G Patel, owner of Zinda and The Oxford, said he wanted the permits simply so he could open his doors while music played inside.

“I’m not looking to blast music outside,” he said. Patel said he wants to open up the restaurants’ doors, making it easier to service the patio dining area. Because the restaurants play music inside, he needs a permit to do that.

And he does not believe that the nightlife scene is spiraling out of control.

“Is downtown growing? Is Raleigh growing? Do we want to stop the population growth?” he asked.

But he, too, acknowledges that growth has come with some pain. City records offer a glimpse of the change: From 2012 to 2014, police received an average of 65 disturbance calls per year on four blocks of Fayetteville Street. That’s more than double the 31 disturbance calls logged in 2008.

“It’s unlivable,” said Hatem, who also owns the eateries Sitti, Gravy, The Pit and Morning Times, along with the buildings that house a new stretch of retail along Hargett and Salisbury streets.

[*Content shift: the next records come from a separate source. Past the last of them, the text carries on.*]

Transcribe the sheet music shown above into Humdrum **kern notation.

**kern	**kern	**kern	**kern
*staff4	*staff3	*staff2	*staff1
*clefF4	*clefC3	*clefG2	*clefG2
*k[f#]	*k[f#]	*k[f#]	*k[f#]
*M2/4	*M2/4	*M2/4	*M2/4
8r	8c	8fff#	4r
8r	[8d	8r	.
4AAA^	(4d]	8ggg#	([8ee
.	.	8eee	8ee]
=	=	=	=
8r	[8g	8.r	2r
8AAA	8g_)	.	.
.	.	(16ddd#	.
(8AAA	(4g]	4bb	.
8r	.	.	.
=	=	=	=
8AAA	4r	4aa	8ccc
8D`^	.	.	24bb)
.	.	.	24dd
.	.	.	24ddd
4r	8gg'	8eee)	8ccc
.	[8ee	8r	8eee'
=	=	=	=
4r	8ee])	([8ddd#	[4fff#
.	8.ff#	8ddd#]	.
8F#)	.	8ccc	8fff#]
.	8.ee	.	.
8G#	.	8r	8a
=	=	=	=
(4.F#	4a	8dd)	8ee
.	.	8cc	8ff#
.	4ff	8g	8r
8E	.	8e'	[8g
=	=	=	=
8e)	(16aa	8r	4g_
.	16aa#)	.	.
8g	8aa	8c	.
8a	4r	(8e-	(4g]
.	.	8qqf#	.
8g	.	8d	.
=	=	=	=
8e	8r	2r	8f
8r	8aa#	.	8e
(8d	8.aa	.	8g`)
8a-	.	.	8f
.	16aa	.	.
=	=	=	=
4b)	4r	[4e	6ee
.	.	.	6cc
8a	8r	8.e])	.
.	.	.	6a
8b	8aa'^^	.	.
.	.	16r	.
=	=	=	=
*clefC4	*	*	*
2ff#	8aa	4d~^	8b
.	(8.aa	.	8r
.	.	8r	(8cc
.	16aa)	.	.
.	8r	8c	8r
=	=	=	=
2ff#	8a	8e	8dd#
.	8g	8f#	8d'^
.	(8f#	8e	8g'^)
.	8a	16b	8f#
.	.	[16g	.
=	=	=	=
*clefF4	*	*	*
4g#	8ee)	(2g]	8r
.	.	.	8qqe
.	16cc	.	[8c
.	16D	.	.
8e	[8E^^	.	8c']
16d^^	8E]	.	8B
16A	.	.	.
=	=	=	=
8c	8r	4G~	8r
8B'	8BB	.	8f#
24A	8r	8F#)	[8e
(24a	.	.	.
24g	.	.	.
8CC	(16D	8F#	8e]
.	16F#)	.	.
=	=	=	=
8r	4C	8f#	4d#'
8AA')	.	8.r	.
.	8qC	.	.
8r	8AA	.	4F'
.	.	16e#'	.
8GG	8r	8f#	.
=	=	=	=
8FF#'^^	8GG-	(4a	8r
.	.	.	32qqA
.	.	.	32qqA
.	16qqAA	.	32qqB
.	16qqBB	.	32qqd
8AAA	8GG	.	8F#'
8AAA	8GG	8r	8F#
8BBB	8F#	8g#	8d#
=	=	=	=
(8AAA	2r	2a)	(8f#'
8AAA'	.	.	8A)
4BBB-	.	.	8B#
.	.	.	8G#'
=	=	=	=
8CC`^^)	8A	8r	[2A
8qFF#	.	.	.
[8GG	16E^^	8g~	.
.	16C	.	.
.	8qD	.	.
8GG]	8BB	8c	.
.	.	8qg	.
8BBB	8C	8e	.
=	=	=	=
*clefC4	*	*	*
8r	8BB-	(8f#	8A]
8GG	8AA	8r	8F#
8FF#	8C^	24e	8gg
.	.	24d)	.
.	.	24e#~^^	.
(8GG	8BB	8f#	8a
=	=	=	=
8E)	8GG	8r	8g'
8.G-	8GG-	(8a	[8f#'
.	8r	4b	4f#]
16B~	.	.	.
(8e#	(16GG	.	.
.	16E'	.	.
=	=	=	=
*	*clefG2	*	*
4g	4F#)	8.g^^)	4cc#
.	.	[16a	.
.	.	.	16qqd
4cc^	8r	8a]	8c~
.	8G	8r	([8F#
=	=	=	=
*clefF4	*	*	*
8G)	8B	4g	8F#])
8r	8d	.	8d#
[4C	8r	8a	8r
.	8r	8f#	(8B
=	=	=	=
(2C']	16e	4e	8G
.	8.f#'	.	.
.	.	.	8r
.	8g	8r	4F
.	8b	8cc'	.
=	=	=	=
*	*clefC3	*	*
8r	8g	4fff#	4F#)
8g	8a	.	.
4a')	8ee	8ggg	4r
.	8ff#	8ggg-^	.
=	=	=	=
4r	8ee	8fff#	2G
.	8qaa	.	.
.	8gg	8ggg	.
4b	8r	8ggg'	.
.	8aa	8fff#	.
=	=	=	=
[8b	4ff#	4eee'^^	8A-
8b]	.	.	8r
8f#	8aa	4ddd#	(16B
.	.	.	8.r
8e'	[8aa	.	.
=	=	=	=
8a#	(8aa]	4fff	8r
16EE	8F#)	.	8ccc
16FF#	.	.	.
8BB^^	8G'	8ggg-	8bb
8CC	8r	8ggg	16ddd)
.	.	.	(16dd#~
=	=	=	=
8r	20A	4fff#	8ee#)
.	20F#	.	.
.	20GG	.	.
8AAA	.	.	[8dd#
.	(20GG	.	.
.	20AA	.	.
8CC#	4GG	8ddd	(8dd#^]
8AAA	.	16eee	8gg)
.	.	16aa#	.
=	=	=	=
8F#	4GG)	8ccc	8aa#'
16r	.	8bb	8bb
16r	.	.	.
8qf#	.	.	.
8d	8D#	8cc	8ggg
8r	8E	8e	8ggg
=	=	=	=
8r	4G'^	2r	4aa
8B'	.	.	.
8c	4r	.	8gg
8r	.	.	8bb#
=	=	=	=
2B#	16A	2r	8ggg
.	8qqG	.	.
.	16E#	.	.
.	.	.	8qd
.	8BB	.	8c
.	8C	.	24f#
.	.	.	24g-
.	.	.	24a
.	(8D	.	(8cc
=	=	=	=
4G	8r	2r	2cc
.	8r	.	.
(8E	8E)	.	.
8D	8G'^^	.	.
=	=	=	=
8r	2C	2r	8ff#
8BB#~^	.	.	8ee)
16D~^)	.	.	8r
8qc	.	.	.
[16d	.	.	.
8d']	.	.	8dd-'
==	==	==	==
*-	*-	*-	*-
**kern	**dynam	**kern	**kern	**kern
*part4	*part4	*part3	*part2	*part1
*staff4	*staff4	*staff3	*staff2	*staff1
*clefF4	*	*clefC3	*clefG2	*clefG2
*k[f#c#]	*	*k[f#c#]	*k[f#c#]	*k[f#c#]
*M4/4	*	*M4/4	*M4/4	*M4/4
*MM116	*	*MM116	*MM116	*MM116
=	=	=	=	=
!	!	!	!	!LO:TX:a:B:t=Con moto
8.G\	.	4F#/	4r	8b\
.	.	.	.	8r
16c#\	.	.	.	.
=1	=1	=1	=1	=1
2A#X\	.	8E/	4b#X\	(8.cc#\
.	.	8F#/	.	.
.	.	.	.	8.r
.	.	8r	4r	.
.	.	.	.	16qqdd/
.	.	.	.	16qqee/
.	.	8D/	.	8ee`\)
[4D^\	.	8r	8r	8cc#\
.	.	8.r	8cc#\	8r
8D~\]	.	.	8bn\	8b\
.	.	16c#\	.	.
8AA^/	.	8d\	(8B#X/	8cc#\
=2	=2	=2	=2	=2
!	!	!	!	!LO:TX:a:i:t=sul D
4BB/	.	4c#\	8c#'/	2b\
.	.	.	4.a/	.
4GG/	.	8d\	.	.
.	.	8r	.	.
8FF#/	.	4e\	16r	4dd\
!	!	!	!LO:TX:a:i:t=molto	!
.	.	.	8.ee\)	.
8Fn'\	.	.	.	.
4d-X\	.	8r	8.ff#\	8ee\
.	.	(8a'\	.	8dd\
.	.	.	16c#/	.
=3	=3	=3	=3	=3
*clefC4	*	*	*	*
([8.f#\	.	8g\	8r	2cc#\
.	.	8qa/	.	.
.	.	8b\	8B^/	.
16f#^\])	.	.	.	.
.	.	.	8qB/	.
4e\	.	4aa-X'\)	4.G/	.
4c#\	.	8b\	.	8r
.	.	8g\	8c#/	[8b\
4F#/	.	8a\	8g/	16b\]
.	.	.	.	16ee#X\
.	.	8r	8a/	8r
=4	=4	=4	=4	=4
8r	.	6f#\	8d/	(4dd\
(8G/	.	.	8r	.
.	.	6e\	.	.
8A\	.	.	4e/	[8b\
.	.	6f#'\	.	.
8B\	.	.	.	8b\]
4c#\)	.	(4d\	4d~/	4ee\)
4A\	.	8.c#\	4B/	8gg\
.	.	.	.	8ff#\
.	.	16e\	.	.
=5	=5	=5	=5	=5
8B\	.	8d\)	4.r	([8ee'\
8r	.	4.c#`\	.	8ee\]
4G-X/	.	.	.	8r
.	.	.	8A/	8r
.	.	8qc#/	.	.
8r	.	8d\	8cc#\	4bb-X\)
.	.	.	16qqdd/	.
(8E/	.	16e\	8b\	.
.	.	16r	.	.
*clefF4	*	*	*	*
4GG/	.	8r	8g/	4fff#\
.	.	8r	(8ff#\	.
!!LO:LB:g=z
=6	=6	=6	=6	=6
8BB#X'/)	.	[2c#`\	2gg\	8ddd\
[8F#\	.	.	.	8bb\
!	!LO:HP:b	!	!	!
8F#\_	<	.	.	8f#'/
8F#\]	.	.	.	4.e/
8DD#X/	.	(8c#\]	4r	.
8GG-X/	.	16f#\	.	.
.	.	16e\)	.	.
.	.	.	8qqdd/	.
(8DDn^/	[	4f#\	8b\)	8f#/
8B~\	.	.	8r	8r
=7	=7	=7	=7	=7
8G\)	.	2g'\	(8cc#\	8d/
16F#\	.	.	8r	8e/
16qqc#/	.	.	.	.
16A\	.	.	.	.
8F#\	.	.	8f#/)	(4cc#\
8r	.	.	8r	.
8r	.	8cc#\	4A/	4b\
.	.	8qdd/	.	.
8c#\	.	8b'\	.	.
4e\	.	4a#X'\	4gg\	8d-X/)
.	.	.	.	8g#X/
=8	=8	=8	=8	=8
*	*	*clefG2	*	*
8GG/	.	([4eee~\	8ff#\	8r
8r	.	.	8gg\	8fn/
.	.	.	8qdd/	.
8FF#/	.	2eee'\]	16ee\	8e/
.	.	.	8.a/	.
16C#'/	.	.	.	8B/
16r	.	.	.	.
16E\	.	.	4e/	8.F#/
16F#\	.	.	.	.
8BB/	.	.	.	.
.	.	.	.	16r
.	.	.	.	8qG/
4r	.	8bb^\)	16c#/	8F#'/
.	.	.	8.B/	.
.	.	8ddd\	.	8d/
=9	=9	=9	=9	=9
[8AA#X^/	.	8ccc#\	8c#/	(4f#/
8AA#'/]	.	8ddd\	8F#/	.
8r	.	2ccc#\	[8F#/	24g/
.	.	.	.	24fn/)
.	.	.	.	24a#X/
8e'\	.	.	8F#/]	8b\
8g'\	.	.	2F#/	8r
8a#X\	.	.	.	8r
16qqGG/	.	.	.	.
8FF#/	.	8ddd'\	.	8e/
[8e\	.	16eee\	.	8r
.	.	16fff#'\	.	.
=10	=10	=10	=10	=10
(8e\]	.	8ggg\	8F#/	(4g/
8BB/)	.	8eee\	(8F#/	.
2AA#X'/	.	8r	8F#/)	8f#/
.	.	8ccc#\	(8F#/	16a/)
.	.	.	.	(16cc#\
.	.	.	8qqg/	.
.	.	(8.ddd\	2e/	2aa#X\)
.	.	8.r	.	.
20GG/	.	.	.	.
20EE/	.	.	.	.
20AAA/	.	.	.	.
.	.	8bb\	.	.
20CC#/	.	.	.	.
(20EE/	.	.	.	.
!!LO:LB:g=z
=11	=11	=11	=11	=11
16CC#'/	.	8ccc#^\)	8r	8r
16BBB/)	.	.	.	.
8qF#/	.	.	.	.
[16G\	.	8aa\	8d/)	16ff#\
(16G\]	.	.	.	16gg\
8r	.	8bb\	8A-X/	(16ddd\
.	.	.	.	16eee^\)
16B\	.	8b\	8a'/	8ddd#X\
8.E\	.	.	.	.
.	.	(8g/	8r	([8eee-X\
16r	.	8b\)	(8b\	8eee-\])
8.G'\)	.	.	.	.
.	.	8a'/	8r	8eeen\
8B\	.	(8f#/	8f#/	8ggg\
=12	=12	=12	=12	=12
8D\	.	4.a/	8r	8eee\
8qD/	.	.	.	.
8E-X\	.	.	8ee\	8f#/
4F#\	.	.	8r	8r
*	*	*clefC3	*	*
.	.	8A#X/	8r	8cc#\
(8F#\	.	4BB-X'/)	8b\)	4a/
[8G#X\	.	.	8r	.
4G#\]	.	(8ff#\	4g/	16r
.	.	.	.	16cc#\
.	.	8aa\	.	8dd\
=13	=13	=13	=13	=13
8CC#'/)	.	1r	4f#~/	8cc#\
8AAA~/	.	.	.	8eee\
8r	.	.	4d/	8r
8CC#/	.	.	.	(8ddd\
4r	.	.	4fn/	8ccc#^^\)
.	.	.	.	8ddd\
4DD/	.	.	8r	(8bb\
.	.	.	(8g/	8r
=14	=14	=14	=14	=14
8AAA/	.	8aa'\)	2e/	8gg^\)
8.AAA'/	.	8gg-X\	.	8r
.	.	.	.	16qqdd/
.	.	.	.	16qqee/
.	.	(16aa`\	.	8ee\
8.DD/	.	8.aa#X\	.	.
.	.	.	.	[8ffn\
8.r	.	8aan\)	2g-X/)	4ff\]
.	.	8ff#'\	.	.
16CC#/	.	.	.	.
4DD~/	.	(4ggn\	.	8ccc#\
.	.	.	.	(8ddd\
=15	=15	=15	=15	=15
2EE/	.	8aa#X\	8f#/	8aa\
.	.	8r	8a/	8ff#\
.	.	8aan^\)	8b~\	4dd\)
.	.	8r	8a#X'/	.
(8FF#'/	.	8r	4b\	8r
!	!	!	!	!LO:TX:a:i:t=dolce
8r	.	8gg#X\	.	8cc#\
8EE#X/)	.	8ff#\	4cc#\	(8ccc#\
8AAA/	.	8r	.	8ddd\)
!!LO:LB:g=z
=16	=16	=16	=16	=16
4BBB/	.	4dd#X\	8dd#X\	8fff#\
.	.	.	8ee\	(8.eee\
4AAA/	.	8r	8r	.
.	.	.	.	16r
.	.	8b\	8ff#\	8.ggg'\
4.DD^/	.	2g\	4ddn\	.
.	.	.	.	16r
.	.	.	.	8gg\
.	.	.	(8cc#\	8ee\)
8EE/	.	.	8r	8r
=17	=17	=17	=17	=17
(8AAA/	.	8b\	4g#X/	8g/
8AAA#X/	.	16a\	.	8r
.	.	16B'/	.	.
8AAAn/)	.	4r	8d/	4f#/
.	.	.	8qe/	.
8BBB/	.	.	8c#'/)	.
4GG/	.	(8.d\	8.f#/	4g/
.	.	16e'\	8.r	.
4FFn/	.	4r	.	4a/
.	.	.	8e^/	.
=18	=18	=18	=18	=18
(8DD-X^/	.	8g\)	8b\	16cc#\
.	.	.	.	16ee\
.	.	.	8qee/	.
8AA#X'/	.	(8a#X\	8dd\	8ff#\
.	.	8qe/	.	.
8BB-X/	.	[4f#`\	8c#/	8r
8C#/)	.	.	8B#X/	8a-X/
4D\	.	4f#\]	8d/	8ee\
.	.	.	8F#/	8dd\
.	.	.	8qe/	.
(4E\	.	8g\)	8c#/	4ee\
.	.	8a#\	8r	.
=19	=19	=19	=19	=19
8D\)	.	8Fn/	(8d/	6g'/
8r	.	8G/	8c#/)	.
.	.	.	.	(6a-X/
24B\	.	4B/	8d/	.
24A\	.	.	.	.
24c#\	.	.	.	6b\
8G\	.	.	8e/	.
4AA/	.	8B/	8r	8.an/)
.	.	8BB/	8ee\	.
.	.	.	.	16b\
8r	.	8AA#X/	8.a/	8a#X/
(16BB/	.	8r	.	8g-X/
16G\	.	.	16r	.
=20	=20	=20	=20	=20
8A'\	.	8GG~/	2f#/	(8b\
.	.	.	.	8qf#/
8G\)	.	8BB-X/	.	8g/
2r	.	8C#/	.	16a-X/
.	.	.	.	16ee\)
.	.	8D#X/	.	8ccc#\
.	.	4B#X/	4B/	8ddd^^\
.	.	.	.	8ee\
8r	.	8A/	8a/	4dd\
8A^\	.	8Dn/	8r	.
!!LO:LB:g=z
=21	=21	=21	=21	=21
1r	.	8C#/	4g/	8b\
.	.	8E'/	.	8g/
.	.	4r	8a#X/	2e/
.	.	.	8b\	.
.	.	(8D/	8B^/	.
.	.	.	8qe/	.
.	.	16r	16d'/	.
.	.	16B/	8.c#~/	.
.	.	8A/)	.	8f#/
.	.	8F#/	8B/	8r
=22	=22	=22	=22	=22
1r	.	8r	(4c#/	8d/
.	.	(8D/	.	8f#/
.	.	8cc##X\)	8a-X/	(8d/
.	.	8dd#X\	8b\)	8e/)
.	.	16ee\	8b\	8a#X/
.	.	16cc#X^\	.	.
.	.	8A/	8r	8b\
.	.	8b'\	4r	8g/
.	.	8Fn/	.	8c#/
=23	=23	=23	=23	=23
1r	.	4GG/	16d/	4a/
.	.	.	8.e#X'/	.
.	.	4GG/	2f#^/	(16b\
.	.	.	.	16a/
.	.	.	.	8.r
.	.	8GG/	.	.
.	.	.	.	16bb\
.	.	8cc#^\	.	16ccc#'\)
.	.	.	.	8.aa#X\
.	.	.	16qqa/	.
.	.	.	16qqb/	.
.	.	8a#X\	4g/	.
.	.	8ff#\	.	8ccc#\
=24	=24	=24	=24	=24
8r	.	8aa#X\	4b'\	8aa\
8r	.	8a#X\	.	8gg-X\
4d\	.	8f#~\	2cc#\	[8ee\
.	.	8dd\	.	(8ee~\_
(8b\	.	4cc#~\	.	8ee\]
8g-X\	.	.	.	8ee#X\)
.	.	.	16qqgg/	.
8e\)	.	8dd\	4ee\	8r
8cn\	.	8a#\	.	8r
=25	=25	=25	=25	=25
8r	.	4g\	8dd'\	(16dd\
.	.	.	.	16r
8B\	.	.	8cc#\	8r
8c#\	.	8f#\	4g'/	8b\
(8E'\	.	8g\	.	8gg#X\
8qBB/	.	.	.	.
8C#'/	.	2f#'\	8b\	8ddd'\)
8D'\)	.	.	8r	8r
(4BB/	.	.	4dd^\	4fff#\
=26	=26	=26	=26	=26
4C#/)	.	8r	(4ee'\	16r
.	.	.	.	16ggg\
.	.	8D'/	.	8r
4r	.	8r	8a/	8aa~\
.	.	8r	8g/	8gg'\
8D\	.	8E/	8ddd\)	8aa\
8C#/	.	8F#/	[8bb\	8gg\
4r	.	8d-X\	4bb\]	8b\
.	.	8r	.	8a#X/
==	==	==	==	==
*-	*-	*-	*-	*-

“It started in Glenwood South, and it’s moving to Fayetteville.”

Asked whether he didn’t bear some responsibility for Raleigh’s nightlife, Hatem said that he has tried to check alcohol problems at his properties. His servers get license-checking machines and training about how to serve alcohol safely. The Raleigh Times employs an off-duty police officer on weekend nights and closes around 1:30 a.m., he said.

Patel said he also closes his patios early and hires off-duty officers to keep the peace.

“Let’s come up with solutions that are feasible for the residents,” he said.

Glenwood South noise

The issue is not new to the council. Late last year, officials tried to broker a peace between residents and bars on Glenwood South, perhaps the loudest and latest-partying strip in the city. Officials have been monitoring the late-night Glenwood South crowds to determine the scope of the problem.

Now, with Hatem’s weight behind it, the heart of downtown is coming to the forefront. Beyond quiet streets, he wants the city to boost a daytime downtown, with more emphasis on retail. The city’s elected leaders are on board, at least, to talk.

“We would benefit greatly, ... particularly right now, from hearing from members of our business community, residents,” said Councilman Wayne Maiorano. “How do we take this on, so we don’t slow (downtown) down?”